I know that it say’s you can use it. But the problem is that once you go that route you need to be very aware how the tmpfs is used. We used the tmpfs initially too, as described in the manual.
The tmpfs can be used to speed up things in RAM, that is for sure. However when running concurrent archivers and concurrent request per website, you can run out of tmpfs space. So either you monitor that very closely or you run less concurrent archivers.
tmpfs is used to store intermediate resultats from queries, for example parts of queries that need joining.However if you have let’s say 4 concurrent archivers running and also 5 website requests per archiver, then you can have 20 concurrent queries running. All using the same tmpfs to “speed up” your work.
In case the tmpfs gets low, your queries will start to wait for each other. You can even end up deadlocking your queries completly, and the archivers just stop and wait forever.
Yes, I have seen all situation occure. So I went back to tmpfs on highspeed SSD, rather than 64GB of memory. However if you have plenty of memory, then please use RAM. But remember to monitor your tmpfs usage in that case. It should never ever be 80% full at any one point.
Also if you have high volume traffic the queries just take up a lot of tmpfs, in that case you really do not want a memory based tmpfs either. Even a single archiver with a single query could potentionally fill up your tmpfs.
And once you do, the only way to recover fast, is to reboot your database.
So my advice, do not use tmpfs, unless you can have a lot of memory to use and closely monitor your tmpfs usage.
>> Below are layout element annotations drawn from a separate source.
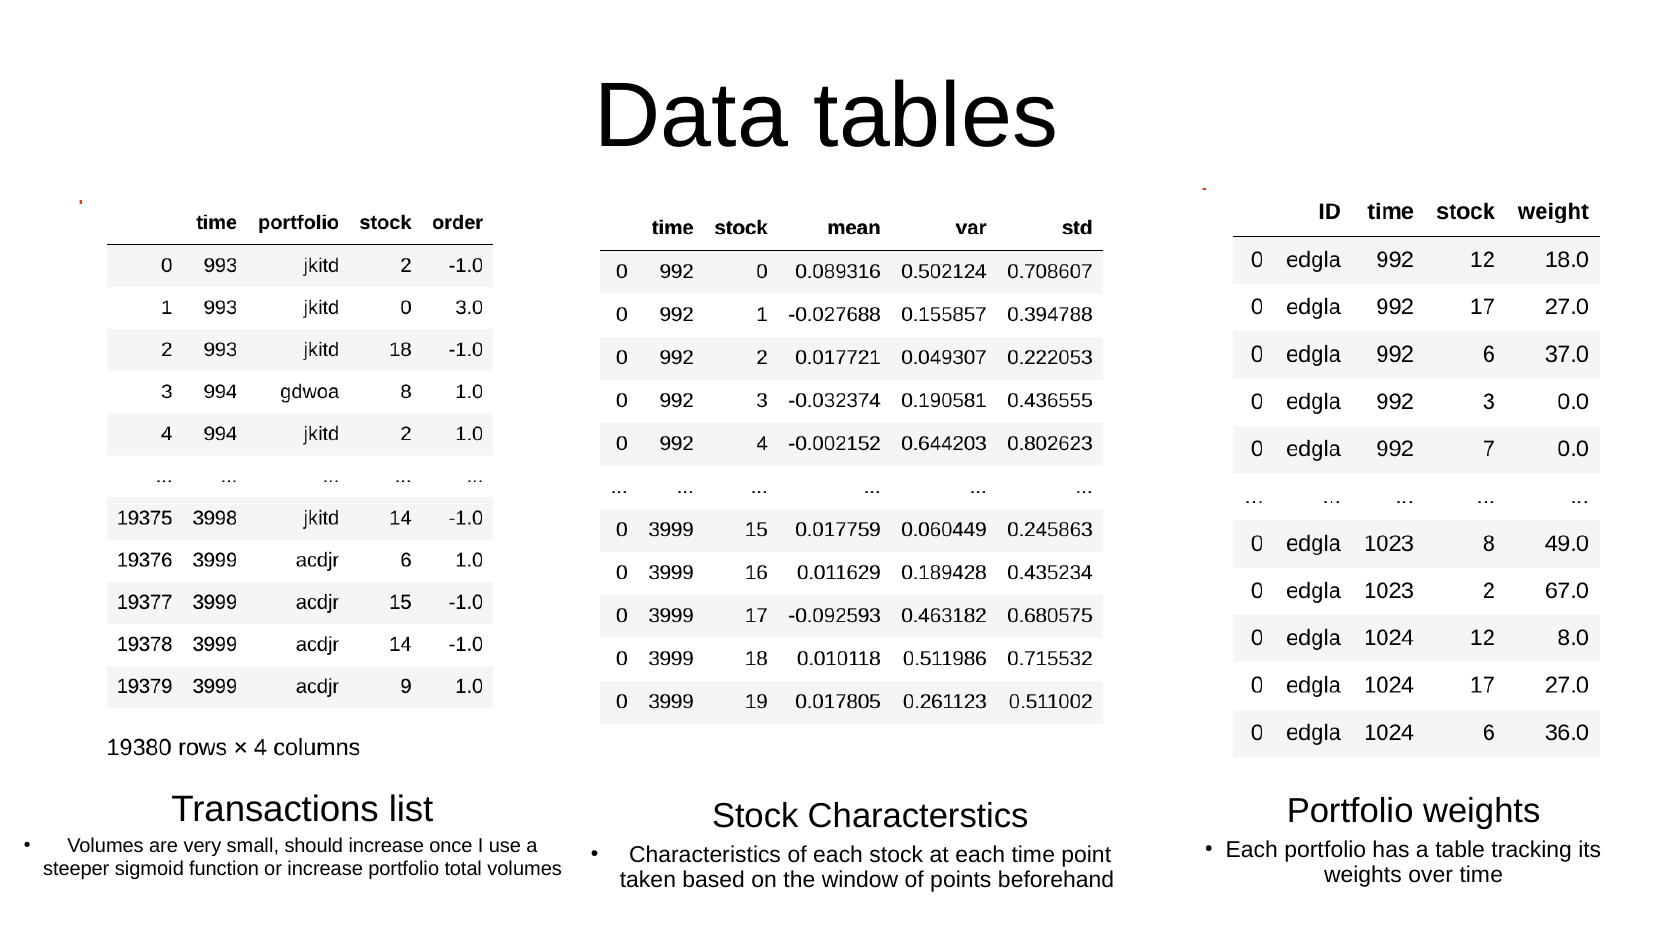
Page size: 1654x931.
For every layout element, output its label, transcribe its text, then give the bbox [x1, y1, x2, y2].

list Portfolio weights Each portfolio has a table tracking its weights over time [1204, 791, 1607, 922]
picture [578, 209, 1117, 738]
picture [70, 200, 508, 769]
picture [1192, 188, 1646, 780]
title Data tables [82, 37, 1571, 193]
list Stock Characterstics Characteristics of each stock at each time point taken based on the window of points beforehand [590, 796, 1134, 927]
list Transactions list Volumes are very small, should increase once I use a steeper sigmoid function or increase portfolio total volumes [23, 787, 567, 918]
The options you ask about:
“It is very important to me if there is an option to create an archive with these options for only one website ID and not for all.”
Yes, it possible to setup crontabs to just archive a single siteid at a time. This command does the trick:
Read this too: How to Set up Auto-Archiving of Your Reports User Guide - Analytics Platform - Matomo
This will enable you to have full control on which siteid’s are run. I recommend setting up a shell script that executes them in order. Do not try to schedule them using cron, you will assume that after a period of time the previous archiver has done its work, but you cannot assume that ever. Sometimes queries just take a very long time, it totally depends on the number of segements and volume of data that needs processing.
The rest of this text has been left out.